Use this file to discover all available pages before exploring further.

Guidance for running ZITADEL securely and reliably in production environments.

Security Hardening

Masterkey Management

The masterkey is the most critical secret in your ZITADEL deployment.
Losing the masterkey makes all encrypted data permanently unrecoverable. Treat it like a database backup encryption key.
1

Generate a cryptographically random masterkey

# Must be exactly 32 characters
tr -dc A-Za-z0-9 </dev/urandom | head -c 32
2

Store in a secrets manager

AWS Secrets Manager:
aws secretsmanager create-secret \
  --name zitadel/masterkey \
  --secret-string "$(tr -dc A-Za-z0-9 </dev/urandom | head -c 32)"
HashiCorp Vault:
vault kv put secret/zitadel/masterkey value="$(tr -dc A-Za-z0-9 </dev/urandom | head -c 32)"
Google Secret Manager:
echo -n "$(tr -dc A-Za-z0-9 </dev/urandom | head -c 32)" | \
  gcloud secrets create zitadel-masterkey --data-file=-
3

Create encrypted backups

Store encrypted copies of the masterkey in multiple secure locations:
# Encrypt with GPG
echo -n "YOUR_MASTERKEY" | gpg --encrypt --armor \
  --recipient ops@example.com > masterkey.gpg

# Store in secure offline location
4

Implement key rotation procedure

Document and test your key rotation process before you need it.

Database Security

SSL/TLS Enforcement

ZITADEL_DATABASE_POSTGRES_USER_SSL_MODE=verify-full
ZITADEL_DATABASE_POSTGRES_USER_SSL_ROOTCERT=/path/to/ca.pem
ZITADEL_DATABASE_POSTGRES_ADMIN_SSL_MODE=verify-full
ZITADEL_DATABASE_POSTGRES_ADMIN_SSL_ROOTCERT=/path/to/ca.pem

Credential Management

Never use default credentials in production. Never commit credentials to version control.
Docker Compose:
# Generate strong passwords
POSTGRES_ADMIN_PASSWORD=$(openssl rand -base64 32)
POSTGRES_ZITADEL_PASSWORD=$(openssl rand -base64 32)

# Store in .env (add to .gitignore)
echo "POSTGRES_ADMIN_PASSWORD=${POSTGRES_ADMIN_PASSWORD}" >> .env
echo "POSTGRES_ZITADEL_PASSWORD=${POSTGRES_ZITADEL_PASSWORD}" >> .env
Kubernetes:
kubectl create secret generic zitadel-db-credentials \
  --from-literal=user-password="$(openssl rand -base64 32)" \
  --from-literal=admin-password="$(openssl rand -base64 32)" \
  -n zitadel

Connection Limits

Configure appropriate connection pool settings:
# For small deployments (< 1000 users)

• _Problem statement_
Answer these from the ZITADEL production guide:
1. How many characters must the masterkey be?
2. What SSL mode do the database settings specify for both the user and admin connections?
3. In the Docker Compose example, what file are the generated passwords written to?
The records that follow are not needed for anything here.

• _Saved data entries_
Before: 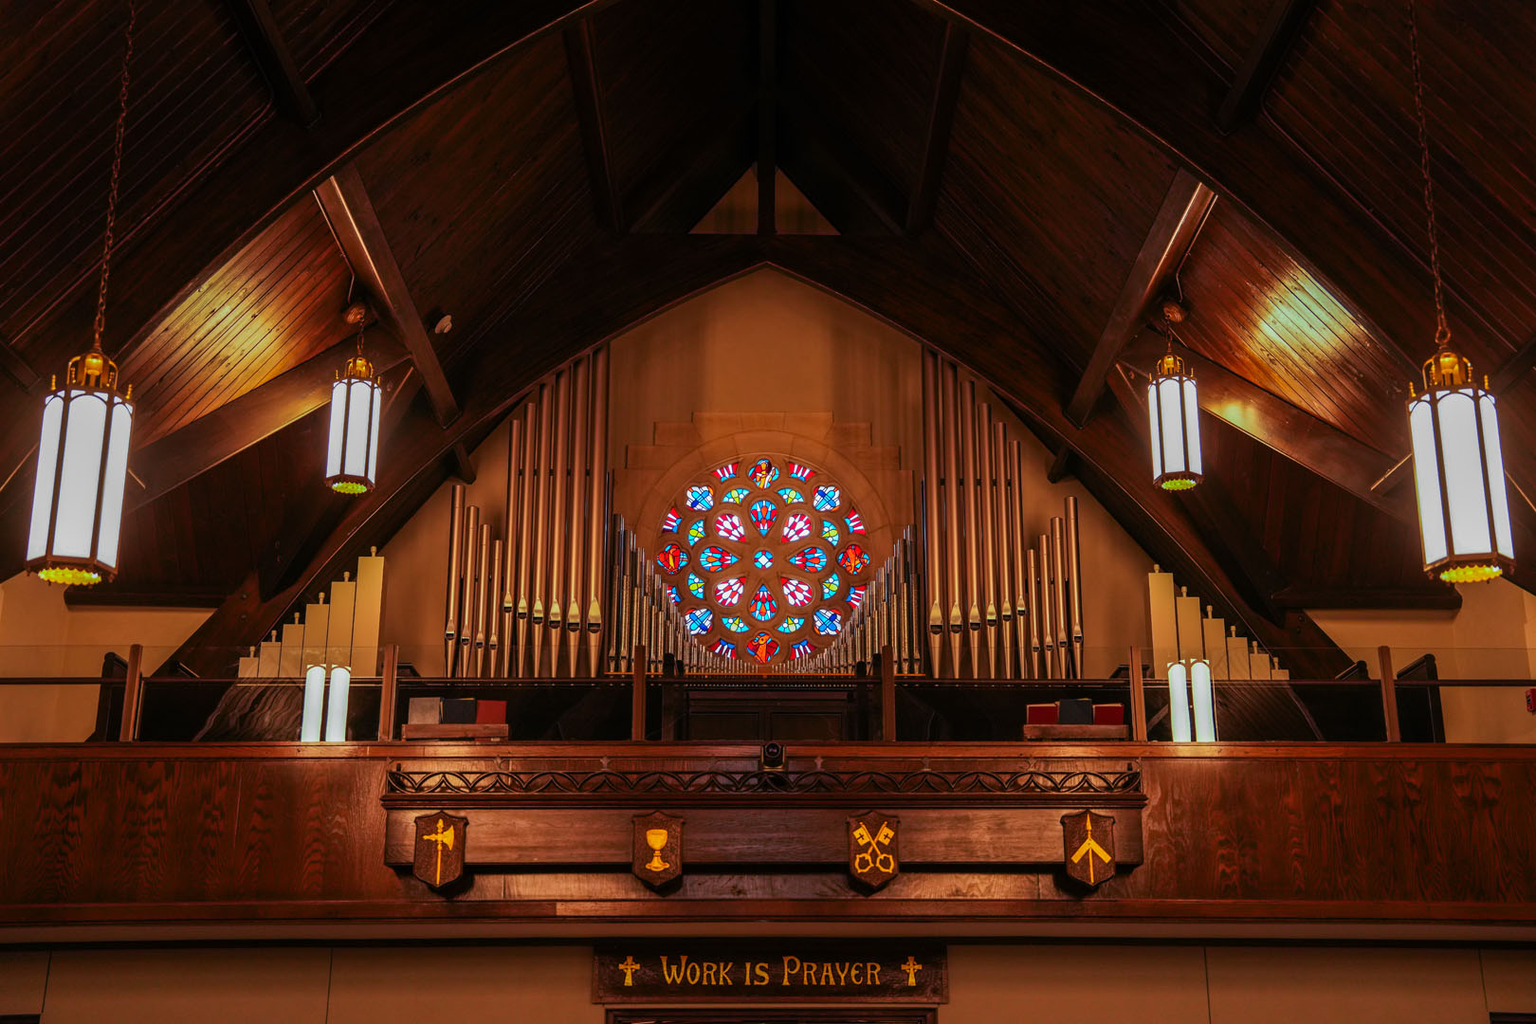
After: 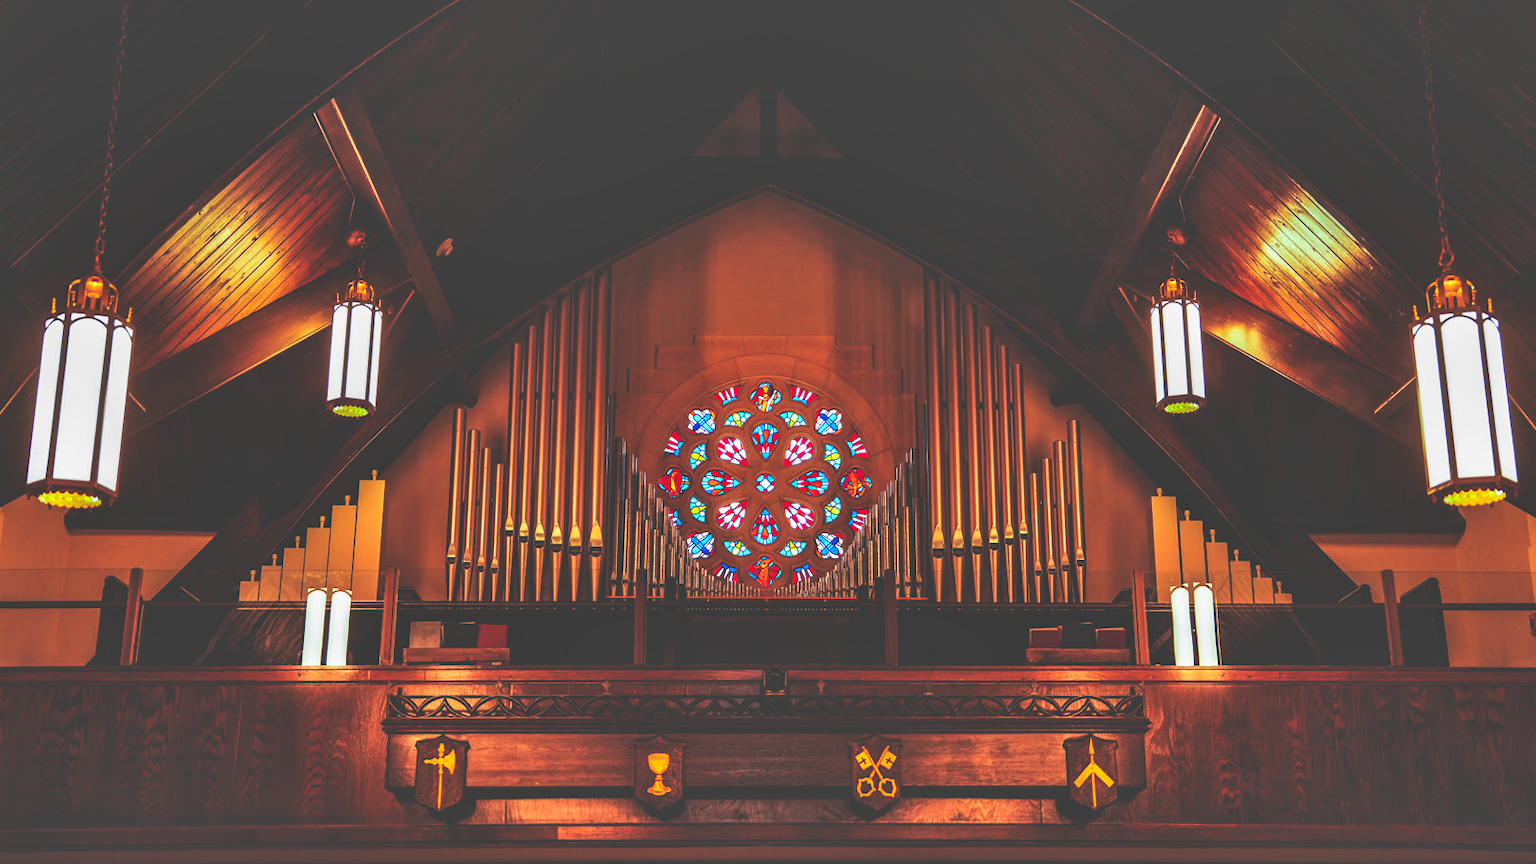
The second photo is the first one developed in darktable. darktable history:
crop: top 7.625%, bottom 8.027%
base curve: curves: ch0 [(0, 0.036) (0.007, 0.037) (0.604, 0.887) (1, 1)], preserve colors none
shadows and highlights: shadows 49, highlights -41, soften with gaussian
--
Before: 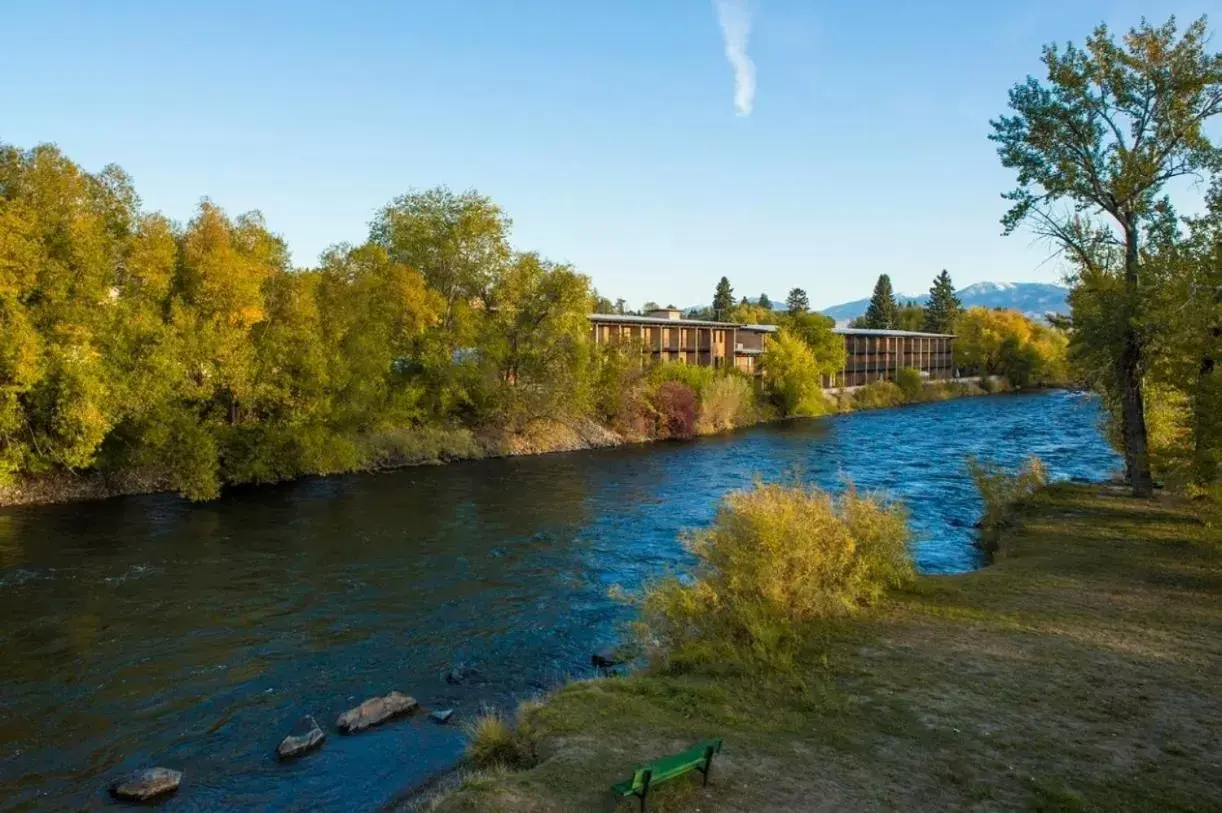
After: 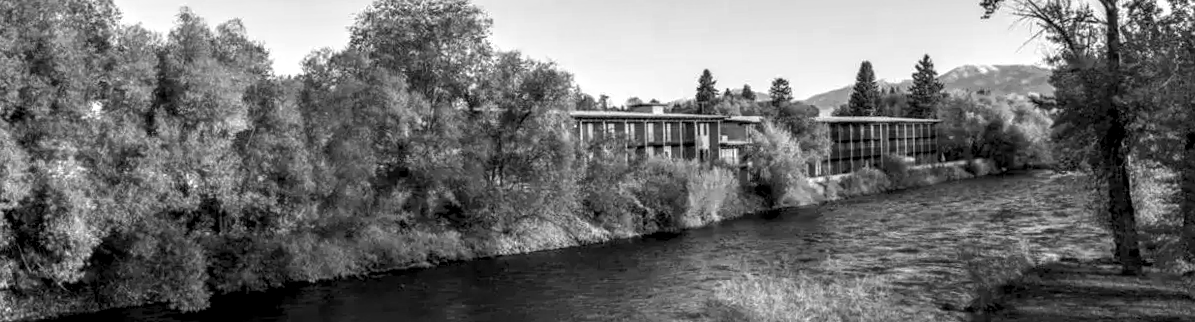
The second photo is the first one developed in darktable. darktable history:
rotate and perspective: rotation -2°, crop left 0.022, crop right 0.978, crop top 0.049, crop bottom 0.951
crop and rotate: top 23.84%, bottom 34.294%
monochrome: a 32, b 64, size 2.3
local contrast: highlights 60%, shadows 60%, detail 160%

• _Final answer_
1. Exactly 32 characters.
2. verify-full.
3. .env